◆ Document segment:
____________________

# 17/32" Drill Bit for MKIV Airlift Performance Rear Kit



## RinsinTDI (Jul 26, 2012)

Guys,

The instructions say to use a 17/32" drill bit during the rear installation, now for the life of me I cannot find a drill bit in that size anywhere. I've checked Home Depot, Lowes, Ace Hardware, Sears, Autozone and Advanced Auto Parts. 

I assume that drill bit size is not readily available anywhere, so for all of you running Airlift Performance rear bags on your MKIV, how did you drill the hole that is required? any workarounds? 

Thanks.


----------



## CiDirkona (May 1, 2007)

I planned on grabbing one off of Amazon (free shipping with amazon prime) -- althought he cheaper ones seem to be in 1/2" shank (hammer drill size) versus the 3/8" standard shank of most electric drills. I may have to borrow a larger drill for the process, or a find a more reasonably priced 3/8" shank drill bit.

$10.64 shipped for this one: http://www.ebay.com/itm/48-89-2739-...108?pt=LH_DefaultDomain_0&hash=item46023efcd4

Sub'd to see if anyone has a better solution.


----------



## MechEngg (Jan 13, 2009)

I never needed one for any of my installs. Simply use a rubber mallet and gently tap the nutsert in


----------



## CiDirkona (May 1, 2007)

Start off with 1/2", and then finish with a mallet?


----------



## Vee-DubbVR6 (Jul 31, 2007)

Why not just use a stepped drill bit (Unibit) and just stop when you need to, for a snug fit? You can find these at most hardware stores for ~ $15 and can be had in various sizes. :thumbup:


----------



## RinsinTDI (Jul 26, 2012)

MechEngg said:


> I never needed one for any of my installs. Simply use a rubber mallet and gently tap the nutsert in




Ok, I'll try that... thanks!


----------



## RinsinTDI (Jul 26, 2012)

Vee-DubbVR6 said:


> Why not just use a stepped drill bit (Unibit) and just stop when you need to, for a snug fit? You can find these at most hardware stores for ~ $15 and can be had in various sizes. :thumbup:


Looked at those, none of them have 17/32 as one of the sizes.


----------



## Vee-DubbVR6 (Jul 31, 2007)

RinsinTDI said:


> Looked at those, none of them have 17/32 as one of the sizes.


it's not listed on them directly because it's not a popular size. If you don't have a 1/2" drill bit, like other's have mentioned, this the next best thing as you can make it any size you want..just gotta make sure to stop in time. 

The only difference between 1/2" (.50) and 17/32 (0.5313) is a c*nt-hair. Using a stepped bit (or regualr bit) and going to 9/16 (0.5625) would be too much so use your best judgment if using one of these. Best thing to do is to take a piece of electrical or painters tape and tape around the stepped bit to mark where you need to stop against the surface to insure you haven't gone too far. :thumbup:

good luck!

____________________

◆ Task to complete: Transcribe a passage of the drill bit thread word for word, beginning at the words "The instructions say" and stopping after "shank drill bit.".

Collected data:
____________________

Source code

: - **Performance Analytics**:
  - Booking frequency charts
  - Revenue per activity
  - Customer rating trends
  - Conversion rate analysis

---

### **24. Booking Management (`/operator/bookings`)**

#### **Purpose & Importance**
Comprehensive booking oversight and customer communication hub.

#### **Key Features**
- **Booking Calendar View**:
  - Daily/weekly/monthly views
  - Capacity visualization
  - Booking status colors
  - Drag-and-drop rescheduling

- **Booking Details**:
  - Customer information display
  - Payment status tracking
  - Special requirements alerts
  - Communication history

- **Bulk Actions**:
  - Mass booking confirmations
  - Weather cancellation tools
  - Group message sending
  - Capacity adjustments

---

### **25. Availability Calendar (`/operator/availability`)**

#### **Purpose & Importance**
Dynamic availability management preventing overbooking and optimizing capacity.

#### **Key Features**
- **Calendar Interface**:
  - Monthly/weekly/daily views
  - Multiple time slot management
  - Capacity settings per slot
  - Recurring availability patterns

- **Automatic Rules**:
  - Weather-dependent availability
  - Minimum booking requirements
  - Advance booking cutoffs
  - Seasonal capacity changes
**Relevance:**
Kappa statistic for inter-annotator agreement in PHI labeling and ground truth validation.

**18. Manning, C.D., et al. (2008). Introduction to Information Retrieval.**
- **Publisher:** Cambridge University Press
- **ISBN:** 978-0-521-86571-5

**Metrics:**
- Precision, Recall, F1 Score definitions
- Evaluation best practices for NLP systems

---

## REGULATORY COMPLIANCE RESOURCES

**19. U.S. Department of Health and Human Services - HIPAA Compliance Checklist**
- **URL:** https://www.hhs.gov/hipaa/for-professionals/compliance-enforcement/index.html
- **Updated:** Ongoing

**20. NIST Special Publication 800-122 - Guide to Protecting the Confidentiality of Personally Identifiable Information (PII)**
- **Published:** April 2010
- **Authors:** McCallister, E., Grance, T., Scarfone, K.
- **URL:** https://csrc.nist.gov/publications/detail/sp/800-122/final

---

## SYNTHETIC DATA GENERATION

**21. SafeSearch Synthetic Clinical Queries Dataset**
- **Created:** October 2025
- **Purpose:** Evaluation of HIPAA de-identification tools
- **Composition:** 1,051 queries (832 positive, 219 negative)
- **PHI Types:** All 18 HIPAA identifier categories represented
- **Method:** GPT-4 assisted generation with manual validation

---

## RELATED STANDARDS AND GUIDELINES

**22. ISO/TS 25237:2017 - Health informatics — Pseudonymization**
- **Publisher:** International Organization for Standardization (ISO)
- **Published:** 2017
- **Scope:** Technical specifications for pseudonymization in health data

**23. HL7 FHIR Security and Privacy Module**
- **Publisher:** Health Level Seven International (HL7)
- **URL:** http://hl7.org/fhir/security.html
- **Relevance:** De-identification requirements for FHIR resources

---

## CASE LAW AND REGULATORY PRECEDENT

____________________

◆ Exercise response:
The instructions say to use a 17/32" drill bit during the rear installation, now for the life of me I cannot find a drill bit in that size anywhere. I've checked Home Depot, Lowes, Ace Hardware, Sears, Autozone and Advanced Auto Parts. 

I assume that drill bit size is not readily available anywhere, so for all of you running Airlift Performance rear bags on your MKIV, how did you drill the hole that is required? any workarounds? 

Thanks.


----------



## CiDirkona (May 1, 2007)

I planned on grabbing one off of Amazon (free shipping with amazon prime) -- althought he cheaper ones seem to be in 1/2" shank (hammer drill size) versus the 3/8" standard shank of most electric drills. I may have to borrow a larger drill for the process, or a find a more reasonably priced 3/8" shank drill bit.